A research team led by Heiko Prümers of the Commission for Archaeology of Non-European Cultures of the German Archaeological Institute demonstrated that people in the Amazon region also lived in an advanced agrarian society. Using lidar technology, a total of 67 settlements of the Casarabe culture have so far been surveyed in the Bolivian Amazon lowlands. In the study presented in 2022, lidar data demonstrated the existence of two large sites covering 147 and 315 hectares.

A total of 92 sites were located, 61 of which had defensive structures. Terraces, straight causeways, enclosures with checkpoints and water reservoirs were also recorded. Around 1,000 kilometres of canals and raised causeways documented so far connected the sites with one another.

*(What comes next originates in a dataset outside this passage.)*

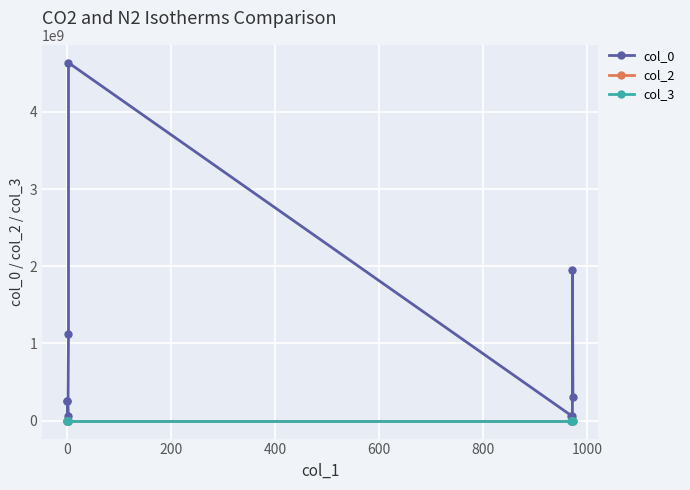

True or false: col_2 and col_0 intersect in this chart.

False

The Casarabe culture area, spanned approximately 4,500 km², with one of the large settlement sites controlling an area of approximately 500 km². An area the size of England is said to have been used for agriculture, particularly maize cultivation, as well as hunting and fishing. A study of 125 skeletons found mortality rates comparable to those of pre-industrial and Neolithic civilizations. With a mortality rate of around 20% during the first year of life, average life expectancy was 21.9 years, with women having a significantly lower life expectancy of 20.6 years compared with 26.6 years for men. The usual age at death for people who survived childhood was between 30 and 40 years.

The partly newly discovered cities of the Casarabe culture in the Llanos de Moxos region have been compared with the monumental architecture of the Tiwanaku, Inca, Maya and Aztecs.